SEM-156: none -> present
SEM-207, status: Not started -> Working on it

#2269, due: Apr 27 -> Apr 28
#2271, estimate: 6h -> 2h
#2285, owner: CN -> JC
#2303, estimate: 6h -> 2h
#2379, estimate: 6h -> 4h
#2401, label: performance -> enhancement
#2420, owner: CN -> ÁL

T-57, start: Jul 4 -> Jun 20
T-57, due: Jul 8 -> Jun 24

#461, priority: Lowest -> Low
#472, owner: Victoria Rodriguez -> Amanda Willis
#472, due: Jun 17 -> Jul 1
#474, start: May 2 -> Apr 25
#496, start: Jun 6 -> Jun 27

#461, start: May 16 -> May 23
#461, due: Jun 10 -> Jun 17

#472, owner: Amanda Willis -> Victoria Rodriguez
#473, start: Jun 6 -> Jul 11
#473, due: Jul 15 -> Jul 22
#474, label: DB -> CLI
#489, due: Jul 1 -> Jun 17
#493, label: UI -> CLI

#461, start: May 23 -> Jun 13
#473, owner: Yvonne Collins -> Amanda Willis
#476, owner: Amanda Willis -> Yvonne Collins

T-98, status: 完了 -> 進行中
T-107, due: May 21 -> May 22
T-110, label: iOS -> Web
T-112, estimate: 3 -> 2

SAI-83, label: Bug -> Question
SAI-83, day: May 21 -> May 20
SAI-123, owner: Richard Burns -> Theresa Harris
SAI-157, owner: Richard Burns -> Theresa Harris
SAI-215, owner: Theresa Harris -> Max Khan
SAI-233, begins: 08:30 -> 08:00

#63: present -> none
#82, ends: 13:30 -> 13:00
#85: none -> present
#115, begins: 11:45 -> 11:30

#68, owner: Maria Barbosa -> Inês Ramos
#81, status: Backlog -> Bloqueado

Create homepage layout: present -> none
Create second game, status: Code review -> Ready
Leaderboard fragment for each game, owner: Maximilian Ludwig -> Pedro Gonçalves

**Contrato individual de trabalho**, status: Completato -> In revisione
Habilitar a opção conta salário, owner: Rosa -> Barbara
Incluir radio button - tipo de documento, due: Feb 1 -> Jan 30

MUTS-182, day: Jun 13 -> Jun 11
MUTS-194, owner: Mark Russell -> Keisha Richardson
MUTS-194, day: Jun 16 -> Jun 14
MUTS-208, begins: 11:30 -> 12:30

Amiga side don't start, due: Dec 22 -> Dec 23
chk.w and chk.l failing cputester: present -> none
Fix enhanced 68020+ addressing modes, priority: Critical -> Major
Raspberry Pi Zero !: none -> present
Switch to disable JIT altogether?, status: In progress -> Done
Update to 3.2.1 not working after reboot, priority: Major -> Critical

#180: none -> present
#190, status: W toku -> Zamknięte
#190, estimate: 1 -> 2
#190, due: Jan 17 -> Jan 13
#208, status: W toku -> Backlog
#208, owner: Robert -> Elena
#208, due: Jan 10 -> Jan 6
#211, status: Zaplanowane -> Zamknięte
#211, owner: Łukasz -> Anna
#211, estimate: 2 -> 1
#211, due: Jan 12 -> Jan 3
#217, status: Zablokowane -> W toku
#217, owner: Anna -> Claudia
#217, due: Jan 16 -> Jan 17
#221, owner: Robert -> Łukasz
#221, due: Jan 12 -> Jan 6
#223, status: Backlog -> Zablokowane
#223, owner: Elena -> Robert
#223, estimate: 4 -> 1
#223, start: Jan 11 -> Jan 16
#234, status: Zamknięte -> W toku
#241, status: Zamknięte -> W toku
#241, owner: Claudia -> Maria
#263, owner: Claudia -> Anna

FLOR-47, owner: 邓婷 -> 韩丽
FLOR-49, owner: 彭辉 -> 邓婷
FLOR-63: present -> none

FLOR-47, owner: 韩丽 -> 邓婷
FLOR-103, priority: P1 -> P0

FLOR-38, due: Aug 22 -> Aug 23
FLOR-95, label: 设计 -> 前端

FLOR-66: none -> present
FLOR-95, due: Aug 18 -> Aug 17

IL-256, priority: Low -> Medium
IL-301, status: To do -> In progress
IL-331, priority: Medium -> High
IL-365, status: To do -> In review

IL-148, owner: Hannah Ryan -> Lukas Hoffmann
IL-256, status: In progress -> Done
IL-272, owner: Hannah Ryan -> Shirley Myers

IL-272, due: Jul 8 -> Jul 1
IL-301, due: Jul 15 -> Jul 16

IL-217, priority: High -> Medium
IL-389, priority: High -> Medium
────────────────
WHAT IS NEEDED: Every record in the material above should be set down exactly.

WRITTEN SOLUTION:
SEM-156: none -> present
SEM-207, status: Not started -> Working on it

#2269, due: Apr 27 -> Apr 28
#2271, estimate: 6h -> 2h
#2285, owner: CN -> JC
#2303, estimate: 6h -> 2h
#2379, estimate: 6h -> 4h
#2401, label: performance -> enhancement
#2420, owner: CN -> ÁL

T-57, start: Jul 4 -> Jun 20
T-57, due: Jul 8 -> Jun 24

#461, priority: Lowest -> Low
#472, owner: Victoria Rodriguez -> Amanda Willis
#472, due: Jun 17 -> Jul 1
#474, start: May 2 -> Apr 25
#496, start: Jun 6 -> Jun 27

#461, start: May 16 -> May 23
#461, due: Jun 10 -> Jun 17

#472, owner: Amanda Willis -> Victoria Rodriguez
#473, start: Jun 6 -> Jul 11
#473, due: Jul 15 -> Jul 22
#474, label: DB -> CLI
#489, due: Jul 1 -> Jun 17
#493, label: UI -> CLI

#461, start: May 23 -> Jun 13
#473, owner: Yvonne Collins -> Amanda Willis
#476, owner: Amanda Willis -> Yvonne Collins

T-98, status: 完了 -> 進行中
T-107, due: May 21 -> May 22
T-110, label: iOS -> Web
T-112, estimate: 3 -> 2

SAI-83, label: Bug -> Question
SAI-83, day: May 21 -> May 20
SAI-123, owner: Richard Burns -> Theresa Harris
SAI-157, owner: Richard Burns -> Theresa Harris
SAI-215, owner: Theresa Harris -> Max Khan
SAI-233, begins: 08:30 -> 08:00

#63: present -> none
#82, ends: 13:30 -> 13:00
#85: none -> present
#115, begins: 11:45 -> 11:30

#68, owner: Maria Barbosa -> Inês Ramos
#81, status: Backlog -> Bloqueado

Create homepage layout: present -> none
Create second game, status: Code review -> Ready
Leaderboard fragment for each game, owner: Maximilian Ludwig -> Pedro Gonçalves

**Contrato individual de trabalho**, status: Completato -> In revisione
Habilitar a opção conta salário, owner: Rosa -> Barbara
Incluir radio button - tipo de documento, due: Feb 1 -> Jan 30

MUTS-182, day: Jun 13 -> Jun 11
MUTS-194, owner: Mark Russell -> Keisha Richardson
MUTS-194, day: Jun 16 -> Jun 14
MUTS-208, begins: 11:30 -> 12:30

Amiga side don't start, due: Dec 22 -> Dec 23
chk.w and chk.l failing cputester: present -> none
Fix enhanced 68020+ addressing modes, priority: Critical -> Major
Raspberry Pi Zero !: none -> present
Switch to disable JIT altogether?, status: In progress -> Done
Update to 3.2.1 not working after reboot, priority: Major -> Critical

#180: none -> present
#190, status: W toku -> Zamknięte
#190, estimate: 1 -> 2
#190, due: Jan 17 -> Jan 13
#208, status: W toku -> Backlog
#208, owner: Robert -> Elena
#208, due: Jan 10 -> Jan 6
#211, status: Zaplanowane -> Zamknięte
#211, owner: Łukasz -> Anna
#211, estimate: 2 -> 1
#211, due: Jan 12 -> Jan 3
#217, status: Zablokowane -> W toku
#217, owner: Anna -> Claudia
#217, due: Jan 16 -> Jan 17
#221, owner: Robert -> Łukasz
#221, due: Jan 12 -> Jan 6
#223, status: Backlog -> Zablokowane
#223, owner: Elena -> Robert
#223, estimate: 4 -> 1
#223, start: Jan 11 -> Jan 16
#234, status: Zamknięte -> W toku
#241, status: Zamknięte -> W toku
#241, owner: Claudia -> Maria
#263, owner: Claudia -> Anna

FLOR-47, owner: 邓婷 -> 韩丽
FLOR-49, owner: 彭辉 -> 邓婷
FLOR-63: present -> none

FLOR-47, owner: 韩丽 -> 邓婷
FLOR-103, priority: P1 -> P0

FLOR-38, due: Aug 22 -> Aug 23
FLOR-95, label: 设计 -> 前端

FLOR-66: none -> present
FLOR-95, due: Aug 18 -> Aug 17

IL-256, priority: Low -> Medium
IL-301, status: To do -> In progress
IL-331, priority: Medium -> High
IL-365, status: To do -> In review

IL-148, owner: Hannah Ryan -> Lukas Hoffmann
IL-256, status: In progress -> Done
IL-272, owner: Hannah Ryan -> Shirley Myers

IL-272, due: Jul 8 -> Jul 1
IL-301, due: Jul 15 -> Jul 16

IL-217, priority: High -> Medium
IL-389, priority: High -> Medium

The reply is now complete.